The Holloways manage an essentially family unit. Chris, Trish and their daughters, Elaine and Phillippa work full time at The Hayes, Merrington, Bomere Heath, a 216ha (535-acre) mix of owner occupied and rented grassland. The family has traditionally pursued a high-input,:high-output strategy and the dairy herd, managed by Elaine, reflects that approach. The 300-cow commercial black-and-white herd averages 9027 litres on three-times-a-day milking with a margin over purchased feed of £1799 a cow and £3266/ha.

In the mid-1990s, Chris and Trish began to explore new ventures. “We had paid off the farm mortgage and wanted to introduce another income stream,” he says “We considered buying another farm and doubling cow numbers, but we did not want to put all our eggs in one basket. Returns on dairy expansion did not stack up, milk prices were falling and we farm very heavy clay, which is totally unsuited to cropping.

“Our farm consultant, Andrew Snodgrass, advised us to diversify into broilers, and at the time a large processor happened to be offering an attractive 10% contribution to new shed build.” The Holloways invested just under £1m over 10 years in three 300ft x 80ft sheds accommodating an “average”-size broiler enterprise.

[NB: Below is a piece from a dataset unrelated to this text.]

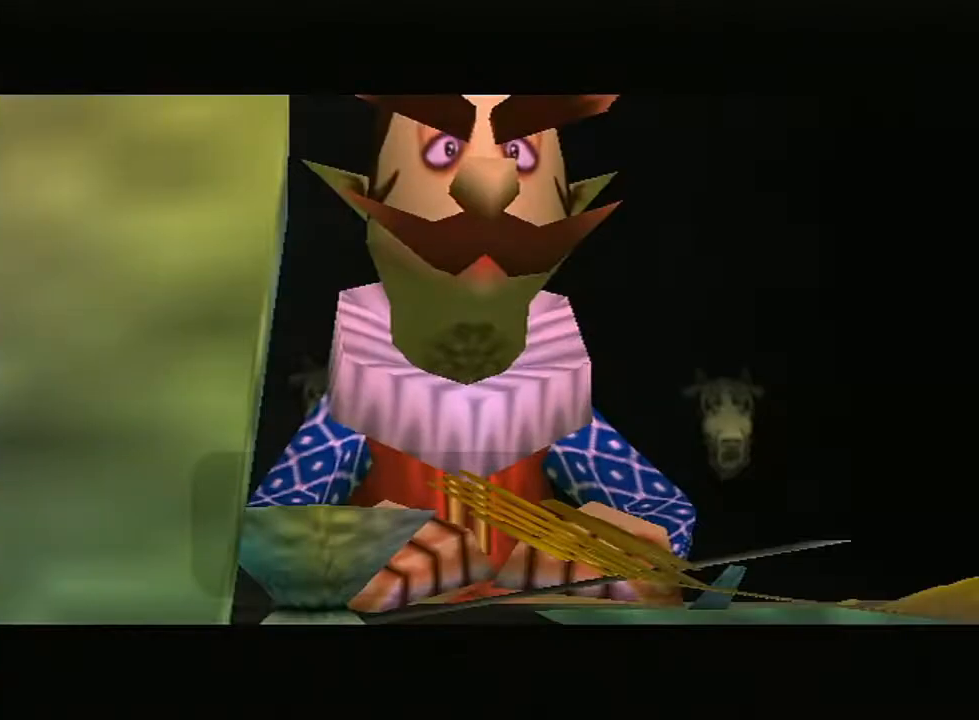
{"buttons": ["B"], "left_stick": "center", "right_stick": "center", "events": [[33, "B", "down"], [67, "B", "up"], [133, "B", "down"], [183, "B", "up"], [250, "B", "down"], [283, "B", "up"], [350, "B", "down"], [383, "B", "up"], [467, "B", "down"]]}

The system accommodates 120,000 birds delivered as day-olds and reared to an average 3kg in 50 days. The first thin of pullets is made at 2.1kg and 42 days, leaving the cockerels to grow on to heavier weights. A total 350t of bird is produced per cycle and FCR averages 1.7:1. Once the sheds have been cleared, they are cleaned out, power washed, disinfected and rested for seven days, bringing the cycle to 60 days. Chicken litter is delivered to a neighbouring farmer and swapped for straw.

“The enterprise is purely performance driven,” says Phillippa, who manages the unit with Mark Davies. “We’re working on a three-crop contract with Vion, which pays us 21 days after the end of each cycle on total volume of bird produced, minus the day-old chicks and total feed cost.

“Growing broilers in short cycles is far more simple than dairying spread over relatively lengthy lifetimes, and the shed’s computer controlled temperature and humidity almost eliminates risk from external factors. Also the birds require less labour, an average 0.75 labour units a shed.”

The broiler unit does have its own peculiar requirements to adhere to. “We have already destocked from 21 birds per sq m to 17 birds per sq m to meet with the EC Chicken Assured Directive, we’re compliant with the Integrated Pollution Prevention Control (IPPC) requirements, yet we’re lumbered with the £2500 annual charge, and we have to work with the Environmental Agency’s requirements.”

Looking to the future, while the dairy herd remains a firm fixture at The Hayes, the Holloways have placed greater faith in the broiler enterprise. “The processors are keen to reduce chicken imports and achieve a secure domestic supply, changes to current labelling could halt a certain volume of imports and there is an inexorable increase in consumer demand for chicken,” says Phillippa, adding: “We are planning two new sheds. Planning preparation and applications will cost £30,000 alone, but the returns are as guaranteed as we could expect for any farming enterprise.”